O animal começou a desfilar distraído pela calçada vazia, servindo como guia para o estranho. As luzes dos postes estavam todas quebradas, eram apenas pilares sem vida sustentando a noite sem lua.

Lixo se acumulava sobre a calçada e asfalto rachado, dividindo o espaço com eventuais dentes de leão que ousavam crescer entre os vãos. Pedaços de paredes e muros jaziam caídos, derrubados pelo tempo ou por carros em fuga quando tudo começou. Os edifícios ainda se mantinham de pé, como pináculos intocados cercando um jardim tornado selvagem pela falta de cuidado.

Supermercados foram ignorados, esvaziados e destruídos pela população em crise. Se restasse alguma coisa, estaria escondida em meio a escombros, era trabalho demais por uma recompensa pobre. Se o gato garantia a existência de uma máquina de venda ainda abastecida, era ali que o homem depositava sua esperança e sua fome.

- Tá aqui a quanto tempo, senhor... como eu te chamo? – indagou o homem.

- Só gato está ótimo.

- Ok. Tá aqui a quanto tempo, senhor gato?

- Esqueça a formalidade, não precisamos dela agora que o mundo foi para o caralho. – Resmungou o animal – Eu nasci aqui, não muito diferente daquele rato naquela lixeira ali atrás. E a propósito, vou marcá-lo como a refeição de amanhã.

- Seus pais são daqui?

- Não sei responder essa pergunta. Não conheci eles direito, sou um gato de rua.

- Ah, sinto muito.

- Não sinta. – Repreendeu o gato – E você, de onde vem? Nunca te vi na cidade.

- Vim do sul, muito ao sul. Longe demais para que conheça.

- Questionando meu conhecimento geográfico? – questionou o animal, com uma nota de ofensa na voz grave.

- Não foi minha intenção, peço desculpas. Nasci em uma cidadezinha quase inexistente. O apocalipse demorou para chegar lá.

- Entendo. É por aqui, me siga.

Contornando um ônibus incendiado e uma fileira de carros tombados, viraram uma esquina em frente a uma biblioteca vandalizada. Paredes pichadas marcavam o caminho, demarcações obscenas feitas às pressas antes que o mundo caísse sobre a cabeça do artista. A vários metros, quase longe demais para que a lanterna revelasse, um posto de combustível se erguia nas sombras.

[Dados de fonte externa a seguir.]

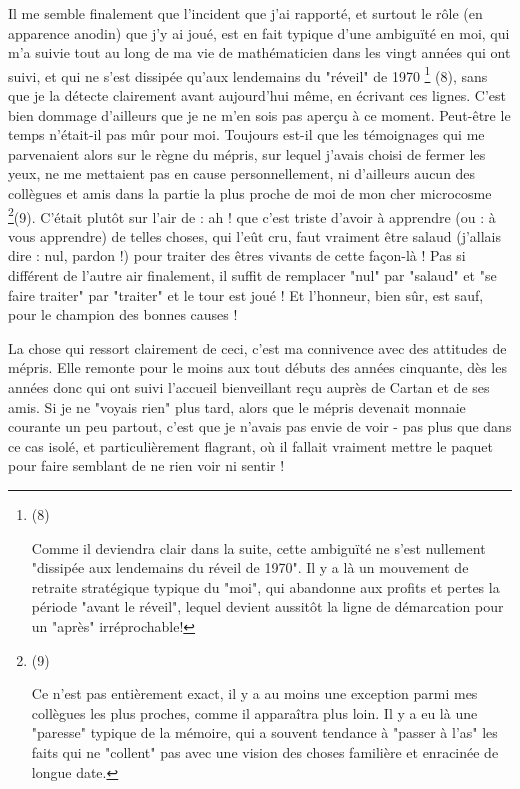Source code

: Il me semble finalement que l'incident que j'ai rapporté, et surtout le rôle (en apparence anodin) que j'y ai joué, est en fait typique d'une ambiguïté en moi, qui m'a suivie tout au long de ma vie de mathématicien dans les vingt années qui ont suivi, et qui ne s'est dissipée qu'aux lendemains du "réveil" de 1970 \footnote{(8)\par Comme il deviendra clair dans la suite, cette ambiguïté ne s'est nullement "dissipée aux lendemains du réveil de 1970". Il y a là un mouvement de retraite stratégique typique du "moi", qui abandonne aux profits et pertes la période "avant le réveil", lequel devient aussitôt la ligne de démarcation pour un "après" irréprochable!} (8), sans que je la détecte clairement avant aujourd'hui même, en écrivant ces lignes. C'est bien dommage d'ailleurs que je ne m'en sois pas aperçu à ce moment. Peut-être le temps n'était-il pas mûr pour moi. Toujours est-il que les témoignages qui me parvenaient alors sur le règne du mépris, sur lequel j'avais choisi de fermer les yeux, ne me mettaient pas en cause personnellement, ni d'ailleurs aucun des collègues et amis dans la partie la plus proche de moi de mon cher microcosme \footnote{(9)\par Ce n'est pas entièrement exact, il y a au moins une exception parmi mes collègues les plus proches, comme il apparaîtra plus loin. Il y a eu là une "paresse" typique de la mémoire, qui a souvent tendance à "passer à l'as" les faits qui ne "collent" pas avec une vision des choses familière et enracinée de longue date.}(9). C'était plutôt sur l'air de : ah ! que c'est triste d'avoir à apprendre (ou : à vous apprendre) de telles choses, qui l'eût cru, faut vraiment être salaud (j'allais dire : nul, pardon !) pour traiter des êtres vivants de cette façon-là ! Pas si différent de l'autre air finalement, il suffit de remplacer "nul" par "salaud" et "se faire traiter" par "traiter" et le tour est joué ! Et l'honneur, bien sûr, est sauf, pour le champion des bonnes causes !

La chose qui ressort clairement de ceci, c'est ma connivence avec des attitudes de mépris. Elle remonte pour le moins aux tout débuts des années cinquante, dès les années donc qui ont suivi l'accueil bienveillant reçu auprès de Cartan et de ses amis. Si je ne "voyais rien" plus tard, alors que le mépris devenait monnaie courante un peu partout, c'est que je n'avais pas envie de voir - pas plus que dans ce cas isolé, et particulièrement flagrant, où il fallait vraiment mettre le paquet pour faire semblant de ne rien voir ni sentir !


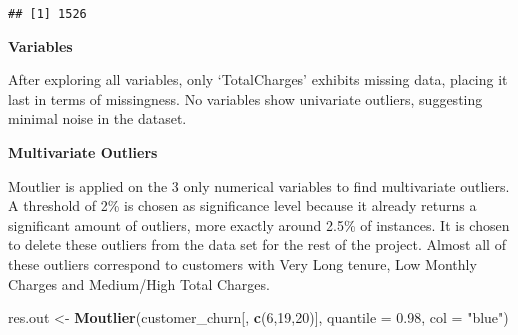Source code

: \documentclass[
  a4paper]{article}
\newenvironment{Shaded}{\begin{snugshade}}{\end{snugshade}}
\newcommand{\AttributeTok}[1]{\textcolor[rgb]{0.13,0.29,0.53}{#1}}
\newcommand{\DecValTok}[1]{\textcolor[rgb]{0.00,0.00,0.81}{#1}}
\newcommand{\FloatTok}[1]{\textcolor[rgb]{0.00,0.00,0.81}{#1}}
\newcommand{\FunctionTok}[1]{\textcolor[rgb]{0.13,0.29,0.53}{\textbf{#1}}}
\newcommand{\NormalTok}[1]{#1}
\newcommand{\OtherTok}[1]{\textcolor[rgb]{0.56,0.35,0.01}{#1}}
\newcommand{\SpecialCharTok}[1]{\textcolor[rgb]{0.81,0.36,0.00}{\textbf{#1}}}
\newcommand{\StringTok}[1]{\textcolor[rgb]{0.31,0.60,0.02}{#1}}
\begin{document}
\begin{Shaded}
\end{Shaded}

\begin{verbatim}
## [1] 1526
\end{verbatim}

\textbf{Variables}

After exploring all variables, only `TotalCharges' exhibits missing
data, placing it last in terms of missingness. No variables show
univariate outliers, suggesting minimal noise in the dataset.

\textbf{Multivariate Outliers}

Moutlier is applied on the 3 only numerical variables to find
multivariate outliers. A threshold of 2\% is chosen as significance
level because it already returns a significant amount of outliers, more
exactly around 2.5\% of instances. It is chosen to delete these outliers
from the data set for the rest of the project. Almost all of these
outliers correspond to customers with Very Long tenure, Low Monthly
Charges and Medium/High Total Charges.

\begin{Shaded}
\begin{Highlighting}[]
\NormalTok{res.out }\OtherTok{\textless{}{-}} \FunctionTok{Moutlier}\NormalTok{(customer\_churn[, }\FunctionTok{c}\NormalTok{(}\DecValTok{6}\NormalTok{,}\DecValTok{19}\NormalTok{,}\DecValTok{20}\NormalTok{)], }\AttributeTok{quantile =} \FloatTok{0.98}\NormalTok{, }\AttributeTok{col =} \StringTok{"blue"}\NormalTok{)}
\end{Highlighting}
\end{Shaded}
\end{document}
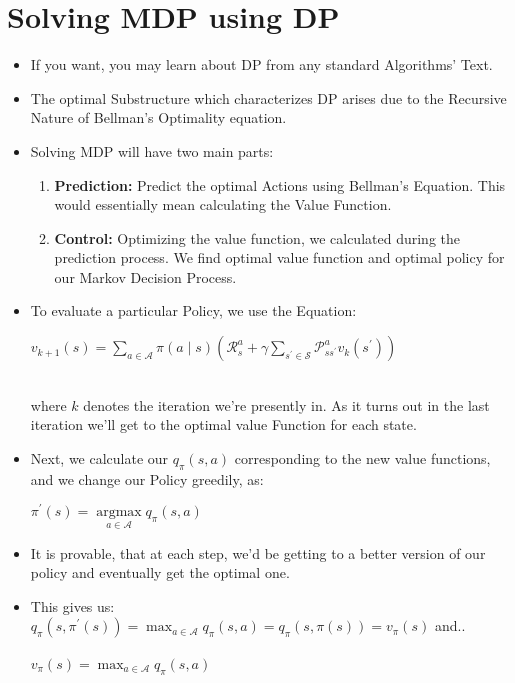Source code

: \documentclass{article}
\begin{document}
\section{Solving MDP using DP}

\begin{itemize}
  \item If you want, you may learn about DP from any standard Algorithms' Text.
  \item The optimal Substructure which characterizes DP arises due to the Recursive Nature of Bellman's Optimality equation.
  \item Solving MDP will have two main parts:
  \begin{enumerate}
    \item \textbf{Prediction:} Predict the optimal Actions using Bellman's Equation. This would essentially mean calculating the Value Function.
    \item \textbf{Control:} Optimizing the value function, we calculated during the prediction process. We find optimal value function and optimal policy for our Markov Decision Process.
  \end{enumerate}
  \item To evaluate a particular Policy, we use the Equation: \\
  \begin{center}
    \( v_{k+1}(s)=\sum_{a \in \mathcal{A}} \pi(a \mid s)\left(\mathcal{R}_{s}^{a}+\gamma \sum_{s^{\prime} \in \mathcal{S}} \mathcal{P}_{s s^{\prime}}^{a} v_{k}\left(s^{\prime}\right)\right) \) \\~\\
  \end{center}
  where $k$ denotes the iteration we're presently in. As it turns out in the last iteration we'll get to the optimal value Function for each state.
  \item Next, we calculate our $q_{\pi} (s,a)$ corresponding to the new value functions, and we change our Policy greedily, as:
  \begin{center}
  \( \pi^{\prime}(s)=\underset{a \in \mathcal{A}}{\operatorname{argmax}} q_{\pi}(s, a) \)
  \end{center}
  \item It is provable, that at each step, we'd be getting to a better version of our policy and eventually get the optimal one.
  \item This gives us:  \\ \( q_{\pi}\left(s, \pi^{\prime}(s)\right)=\max _{a \in \mathcal{A}} q_{\pi}(s, a)=q_{\pi}(s, \pi(s))=v_{\pi}(s) \) and.. \\~\\
  \( v_{\pi}(s)=\max _{a \in \mathcal{A}} q_{\pi}(s, a) \)


\end{itemize}
\end{document}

- Qual o seu nome, a propósito? – perguntou o gato, curioso.

- Evan. Mas pode me chamar de humano, acho que não tem mais ninguém para clamar esse título.

- Acho que não. – Concordou o animal com um aceno de cabeça. - O que procura tão ao norte, humano?

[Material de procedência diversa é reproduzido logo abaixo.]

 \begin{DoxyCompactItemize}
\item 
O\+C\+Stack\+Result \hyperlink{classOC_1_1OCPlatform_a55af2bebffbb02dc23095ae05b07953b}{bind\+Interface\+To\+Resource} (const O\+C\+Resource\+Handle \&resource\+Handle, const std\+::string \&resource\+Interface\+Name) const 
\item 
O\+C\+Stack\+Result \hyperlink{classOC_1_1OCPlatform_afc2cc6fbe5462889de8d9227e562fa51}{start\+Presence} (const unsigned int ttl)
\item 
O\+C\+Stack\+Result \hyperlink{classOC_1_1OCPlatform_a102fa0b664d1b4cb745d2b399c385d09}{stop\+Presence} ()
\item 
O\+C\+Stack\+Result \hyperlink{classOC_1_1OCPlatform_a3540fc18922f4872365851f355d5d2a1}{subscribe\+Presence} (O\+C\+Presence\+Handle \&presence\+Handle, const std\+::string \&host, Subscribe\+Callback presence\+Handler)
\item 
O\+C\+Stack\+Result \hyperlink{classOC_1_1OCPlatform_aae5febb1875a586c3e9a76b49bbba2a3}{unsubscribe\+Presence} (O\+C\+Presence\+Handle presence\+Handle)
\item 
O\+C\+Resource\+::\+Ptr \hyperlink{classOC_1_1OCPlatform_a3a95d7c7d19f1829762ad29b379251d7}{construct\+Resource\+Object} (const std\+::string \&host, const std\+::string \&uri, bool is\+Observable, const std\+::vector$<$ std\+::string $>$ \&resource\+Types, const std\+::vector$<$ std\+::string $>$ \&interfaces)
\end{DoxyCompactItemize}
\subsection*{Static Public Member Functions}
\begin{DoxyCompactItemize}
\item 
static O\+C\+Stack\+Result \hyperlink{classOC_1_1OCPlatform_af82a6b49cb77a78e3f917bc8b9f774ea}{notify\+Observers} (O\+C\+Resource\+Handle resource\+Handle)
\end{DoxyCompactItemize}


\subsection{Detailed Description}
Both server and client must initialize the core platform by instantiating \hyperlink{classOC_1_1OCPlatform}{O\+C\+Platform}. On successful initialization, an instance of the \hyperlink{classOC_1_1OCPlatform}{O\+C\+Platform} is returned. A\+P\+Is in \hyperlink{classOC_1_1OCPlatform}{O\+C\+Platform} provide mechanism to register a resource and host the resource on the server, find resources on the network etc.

- Não sei ainda, mas quando encontrar eu mando uma carta.

- Mande por um pombo, adoro ler enquanto como.

Os passos pesados ecoavam pela cidade vazia, cobrindo o breu com um som distante e ritmado. Era um tipo estranho de música que nem os animais noturnos se atreviam a atrapalhar.

- Vai para onde depois? – Perguntou o animal.

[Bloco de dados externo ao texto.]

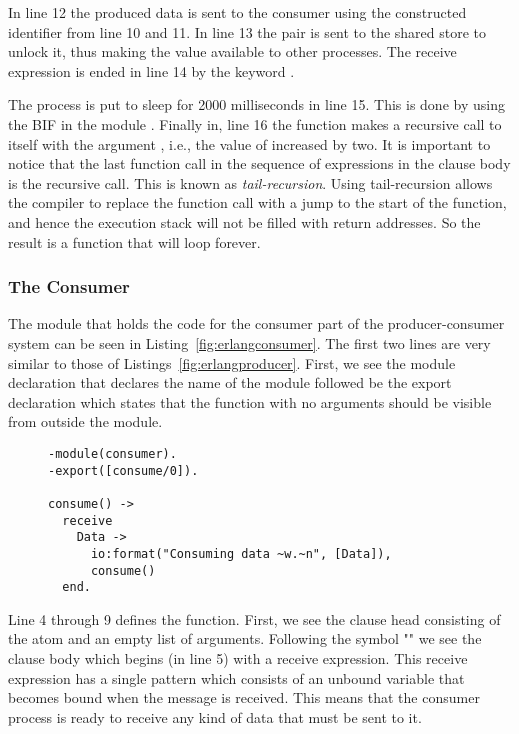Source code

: In line 12 the produced data is sent to the consumer using the constructed identifier from line 10 and 11. In line 13 the pair  is sent to the shared store to unlock it, thus making the value available to other processes. The receive expression is ended in line 14 by the keyword .

The process is put to sleep for 2000 milliseconds in line 15. This is done by using the BIF  in the module . Finally in, line 16 the  function makes a recursive call to itself with the argument , i.e., the value of  increased by two. It is important to notice that the last function call in the sequence of expressions in the clause body is the recursive call. This is known as \emph{tail-recursion}. Using tail-recursion allows the compiler to replace the function call with a jump to the start of the function, and hence the execution stack will not be filled with return addresses. So the result is a function that will loop forever.

\subsubsection{The Consumer}
The module that holds the code for the consumer part of the producer-consumer system can be seen in Listing~\ref{fig:erlangconsumer}. The first two lines are very similar to those of Listings~\ref{fig:erlangproducer}. First, we see the module declaration that declares the name of the module followed be the export declaration which states that the function  with no arguments should be visible from outside the module.

\begin{figure}[h!]
\begin{verbatim}
-module(consumer).
-export([consume/0]).

consume() ->
  receive
    Data ->
      io:format("Consuming data ~w.~n", [Data]),
      consume()
  end.
\end{verbatim}
\end{figure}

Line 4 through 9 defines the  function. First, we see the clause head consisting of the atom  and an empty list of arguments. Following the symbol "\code{->}" we see the clause body which begins (in line 5) with a receive expression. This receive expression has a single pattern which consists of an unbound variable  that becomes bound when the message is received. This means that the consumer process is ready to receive any kind of data that must be sent to it.

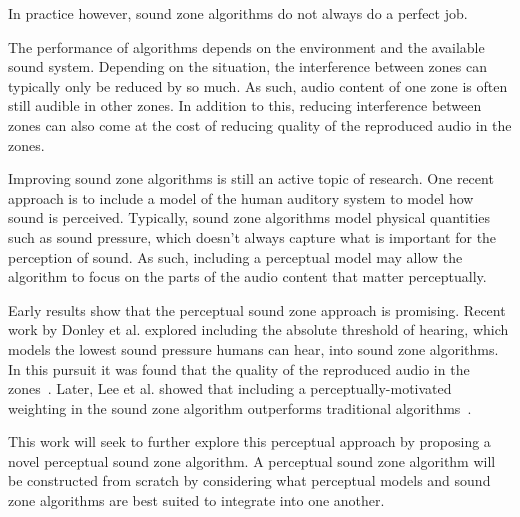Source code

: In practice however, sound zone algorithms do not always do a perfect job.

The performance of algorithms depends on the environment and the available sound system.
Depending on the situation, the interference between zones can typically only be reduced by so much.
As such, audio content of one zone is often still audible in other zones.
In addition to this, reducing interference between zones can also come at the cost of reducing quality of the 
reproduced audio in the zones.

Improving sound zone algorithms is still an active topic of research.
One recent approach is to include a model of the human auditory system to model how sound is perceived.
Typically, sound zone algorithms model physical quantities such as sound pressure, which doesn't always capture
what is important for the perception of sound.
As such, including a perceptual model may allow the algorithm to focus on the parts of the audio content
that matter perceptually.

Early results show that the perceptual sound zone approach is promising.
Recent work by Donley et al. explored including the absolute threshold of hearing, which models the lowest sound pressure
humans can hear, into sound zone algorithms.
In this pursuit it was found that the quality of the reproduced audio in the zones~\cite{donley2015multizone}.
Later, Lee et al. showed that including a perceptually-motivated weighting in the sound zone algorithm outperforms 
traditional algorithms~\cite{lee2019towards,lee2020signal}.

This work will seek to further explore this perceptual approach by proposing a novel perceptual sound zone algorithm.
A perceptual sound zone algorithm will be constructed from scratch by considering what perceptual models and sound
zone algorithms are best suited to integrate into one another.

- Mais para o Norte... provavelmente.

- O que tem lá?

- Nem ideia...

No posto de gasolina a loja de conveniência estava em ruínas, as bancadas haviam sido derrubadas e o caixa quebrado em dois. Quase tudo havia sido pilhado ou soterrado por parte do telhado que havia desabado. Cacos de vidro espalhados pelo chão refletiam a luz da lanterna e espalhavam estrelas no que sobrara do teto.

Em um canto afastado, uma única máquina de comida jazia inteira. O metal estava enferrujado onde a tinta descascara, o vidro trincado e os botões arrancados, mas nada havia sido tirado dela. Sob a luz da lanterna, uma aura quase divina se apossava da imagem. Finalmente havia comida que ele não tivesse que caçar antes de comer.

- Aqui está a maldita. Tem moedas? – o animal questionou.

- Não. – Disse o homem enquanto agarrava um pedaço de madeira.

- Vai agredir a pobre máquina?

- Tem alternativa?

- Nenhuma.

- Um passo atrás, senhor gato.

Com um golpe forte, o vidro da máquina trincou. No golpe seguinte, cacos voaram para todo lado.

- Espero que lembre do meu pagamento. – Cobrou o gato enquanto desviava dos cacos de vidro espalhados pelo chão, e escalava o braço do humano para chegar a uma prateleira vazia. Depois de receber um pacote se salgadinho aberto, se enfiou dentro dele e destroçou seu conteúdo.

Depois de esvaziar dois pacotes, o humano enfiou todo o resto na mochila e a fechou. O gato o encarava ao mesmo tempo em que tirava das patas o que havia sobrado da comida. O pó amarelo ainda cobria seu focinho e pelo.

- Obrigado. – Disse o gato.

- Eu que agrad... – resmungou o homem, confuso. – Você falou?

- Miau. – Retrucou o gato, que roubava da mão do humano um último pedaço de chocolate e corria em direção a saída.